Data listing below:
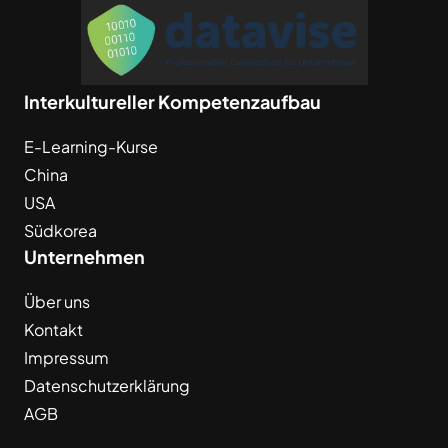
Interkultureller Kompetenzaufbau
E-Learning-Kurse
China
USA
Südkorea
Unternehmen
Über uns
Kontakt
Impressum
Datenschutzerklärung
AGB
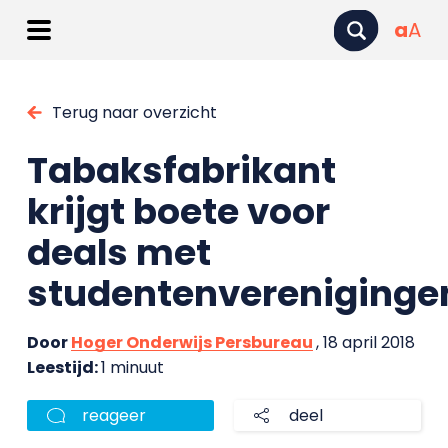
a
A
Terug naar overzicht
Tabaksfabrikant
krijgt boete voor
deals met
studentenvereniginge
Door
Hoger Onderwijs Persbureau
, 18 april 2018
Leestijd:
1 minuut
reageer
deel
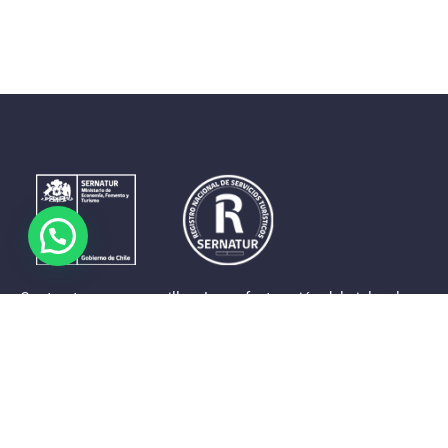
Contrastes que maravillan. La perfecta unión del cielo, el
mar y la tierra en un territorio reducido y con accesos
expeditos. Eso es lo que brinda a sus visitantes «La región
de Coquimbo».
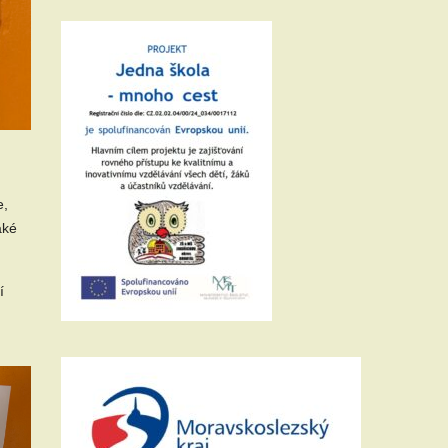
e,
aké
í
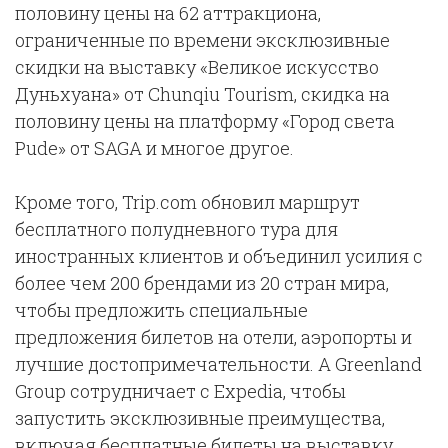
половину цены на 62 аттракциона,
ограниченные по времени эксклюзивные
скидки на выставку «Великое искусство
Дуньхуана» от Chunqiu Tourism, скидка на
половину цены на платформу «Город света
Pude» от SAGA и многое другое.
Кроме того, Trip.com обновил маршрут
бесплатного полудневного тура для
иностранных клиентов и объединил усилия с
более чем 200 брендами из 20 стран мира,
чтобы предложить специальные
предложения билетов на отели, аэропорты и
лучшие достопримечательности. А Greenland
Group сотрудничает с Expedia, чтобы
запустить эксклюзивные преимущества,
включая бесплатные билеты на выставку.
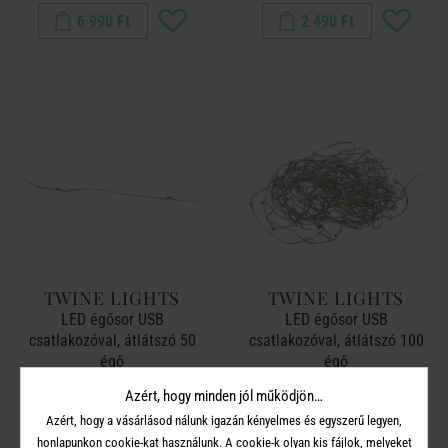
6 990 Ft
2 490 Ft
TWINE LIGHTS
TWINE LIGHTS
LED égősor USB
LED égősor USB
csatlakozóval, átlátszó 50
csatlakozóval, átlátszó 100
égő
égő
Azért, hogy minden jól működjön…
2 990 Ft
3 990 Ft
Azért, hogy a vásárlásod nálunk igazán kényelmes és egyszerű legyen,
honlapunkon cookie-kat használunk. A cookie-k olyan kis fájlok, melyeket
End of Data listing.
Return every record exactly. Pictures stay out.

▶ [Written reply]:
Interkultureller Kompetenzaufbau
E-Learning-Kurse
China
USA
Südkorea
Unternehmen
Über uns
Kontakt
Impressum
Datenschutzerklärung
AGB
a
A
Terug naar overzicht
Tabaksfabrikant
krijgt boete voor
deals met
studentenvereniginge
Door
Hoger Onderwijs Persbureau
, 18 april 2018
Leestijd:
1 minuut
reageer
deel
Contrastes que maravillan. La perfecta unión del cielo, el
mar y la tierra en un territorio reducido y con accesos
expeditos. Eso es lo que brinda a sus visitantes «La región
de Coquimbo».
e,
aké
í
половину цены на 62 аттракциона,
ограниченные по времени эксклюзивные
скидки на выставку «Великое искусство
Дуньхуана» от Chunqiu Tourism, скидка на
половину цены на платформу «Город света
Pude» от SAGA и многое другое.
Кроме того, Trip.com обновил маршрут
бесплатного полудневного тура для
иностранных клиентов и объединил усилия с
более чем 200 брендами из 20 стран мира,
чтобы предложить специальные
предложения билетов на отели, аэропорты и
лучшие достопримечательности. А Greenland
Group сотрудничает с Expedia, чтобы
запустить эксклюзивные преимущества,
включая бесплатные билеты на выставку.
6 990 Ft
2 490 Ft
TWINE LIGHTS
TWINE LIGHTS
LED égősor USB
LED égősor USB
csatlakozóval, átlátszó 50
csatlakozóval, átlátszó 100
égő
égő
Azért, hogy minden jól működjön…
2 990 Ft
3 990 Ft
Azért, hogy a vásárlásod nálunk igazán kényelmes és egyszerű legyen,
honlapunkon cookie-kat használunk. A cookie-k olyan kis fájlok, melyeket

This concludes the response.